== WHAT IS ASKED ==
Rewrite every item, swapping "sub-region" for "area" and keeping everything else the same. Omit the pictures from your answer.

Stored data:
· · ·

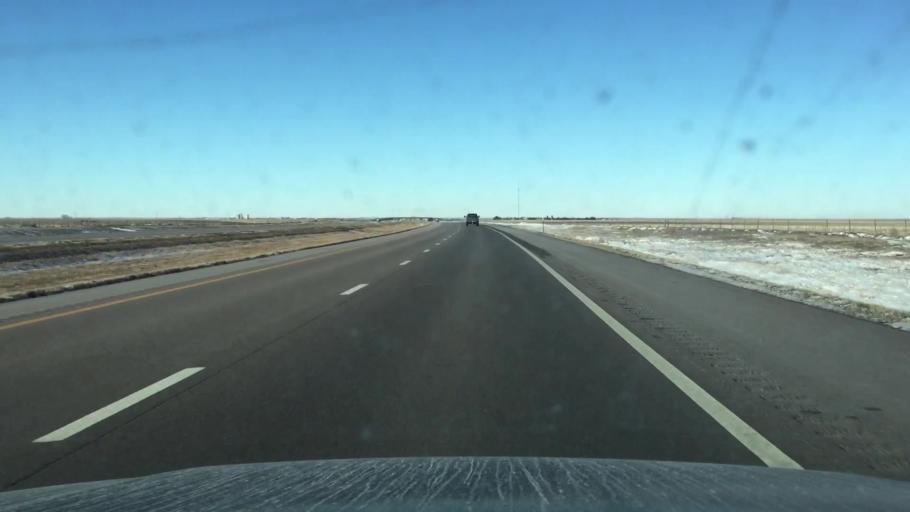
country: US
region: Kansas
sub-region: Logan County
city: Oakley
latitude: 39.2241
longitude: -100.8971
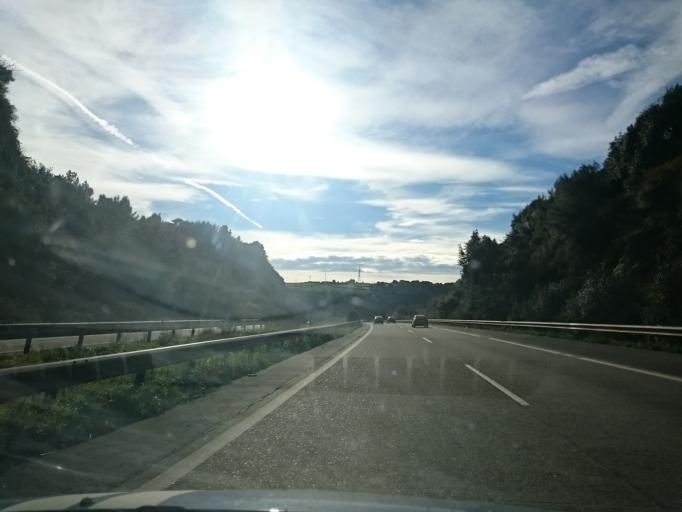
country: ES
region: Asturias
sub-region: Province of Asturias
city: Natahoyo
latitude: 43.5096
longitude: -5.7393
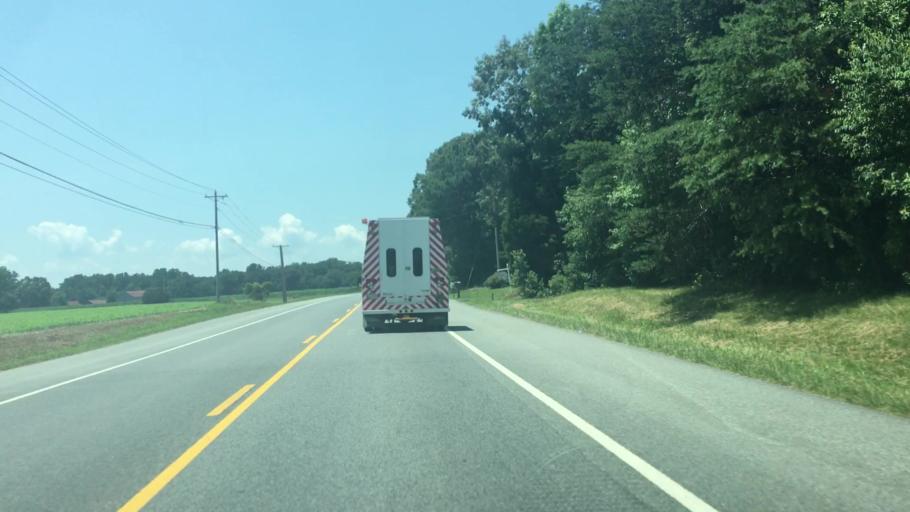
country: US
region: Maryland
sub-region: Saint Mary's County
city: Mechanicsville
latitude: 38.3724
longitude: -76.7981
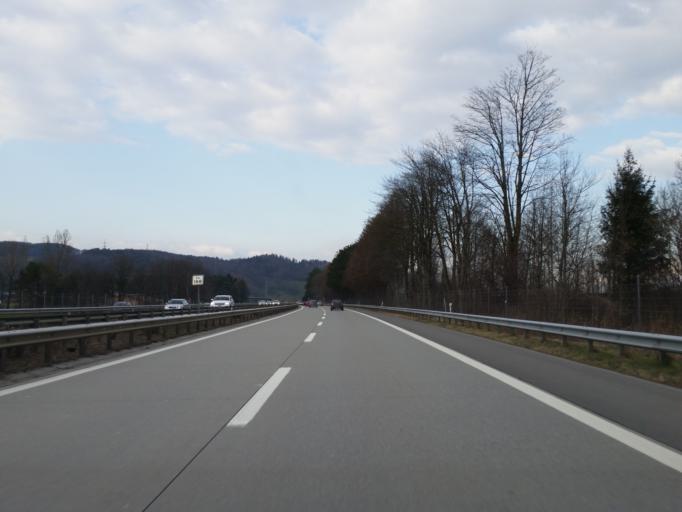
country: CH
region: Saint Gallen
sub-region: Wahlkreis Rheintal
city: Ruthi
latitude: 47.2891
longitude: 9.5507
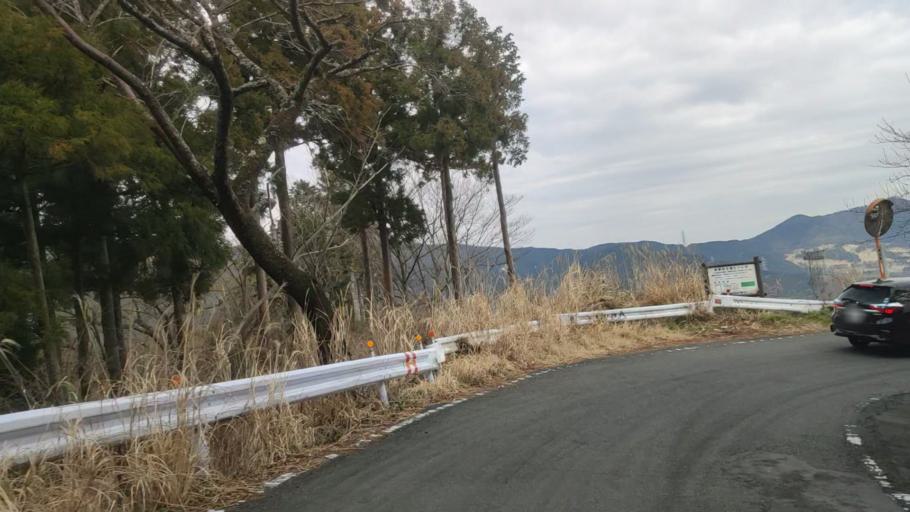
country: JP
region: Kanagawa
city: Hadano
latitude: 35.4108
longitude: 139.2153
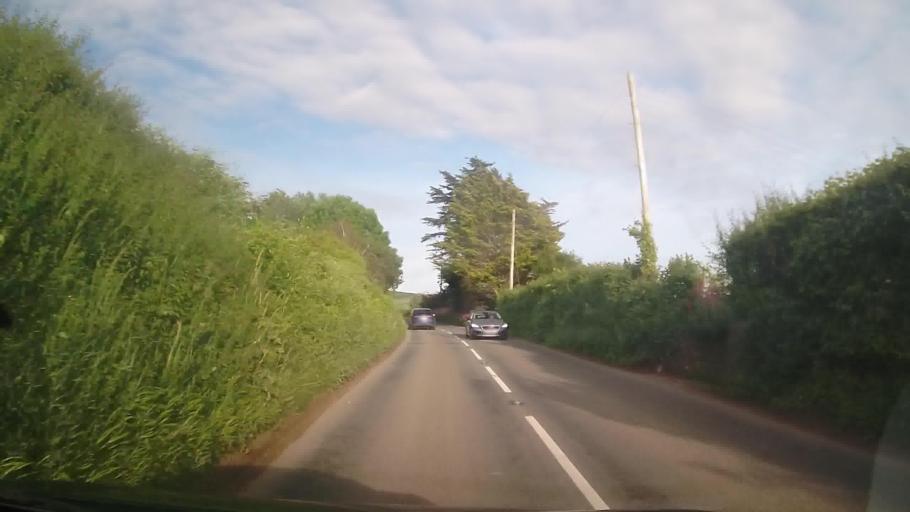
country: GB
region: England
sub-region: Devon
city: Kingsbridge
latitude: 50.2698
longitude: -3.7578
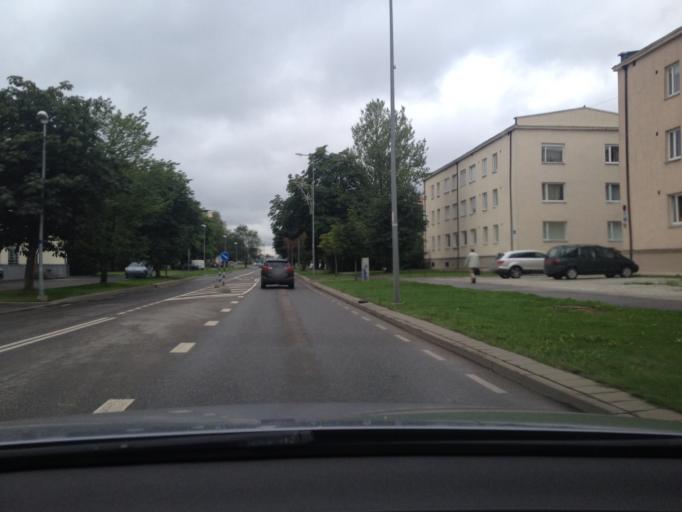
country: EE
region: Harju
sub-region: Tallinna linn
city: Tallinn
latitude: 59.4342
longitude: 24.8147
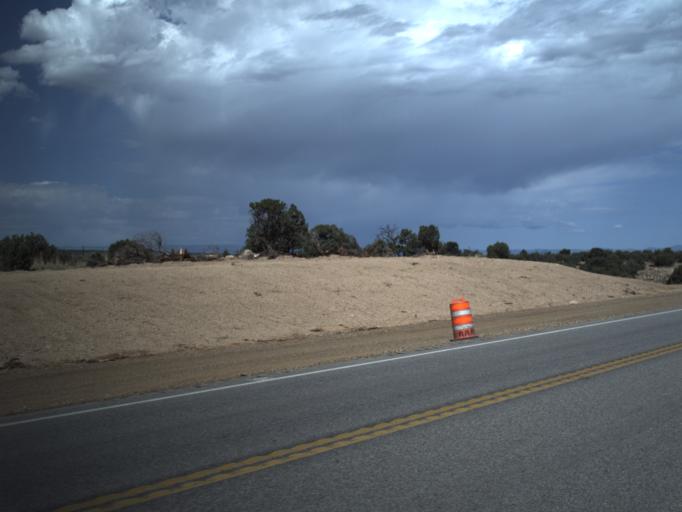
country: US
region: Utah
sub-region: Carbon County
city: East Carbon City
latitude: 39.4034
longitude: -110.4257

· · ·

== RESULT OF THE TASK ==
country: US
region: Kansas
area: Logan County
city: Oakley
latitude: 39.2241
longitude: -100.8971
country: ES
region: Asturias
area: Province of Asturias
city: Natahoyo
latitude: 43.5096
longitude: -5.7393
country: US
region: Maryland
area: Saint Mary's County
city: Mechanicsville
latitude: 38.3724
longitude: -76.7981
country: CH
region: Saint Gallen
area: Wahlkreis Rheintal
city: Ruthi
latitude: 47.2891
longitude: 9.5507
country: JP
region: Kanagawa
city: Hadano
latitude: 35.4108
longitude: 139.2153
country: GB
region: England
area: Devon
city: Kingsbridge
latitude: 50.2698
longitude: -3.7578
country: EE
region: Harju
area: Tallinna linn
city: Tallinn
latitude: 59.4342
longitude: 24.8147
country: US
region: Utah
area: Carbon County
city: East Carbon City
latitude: 39.4034
longitude: -110.4257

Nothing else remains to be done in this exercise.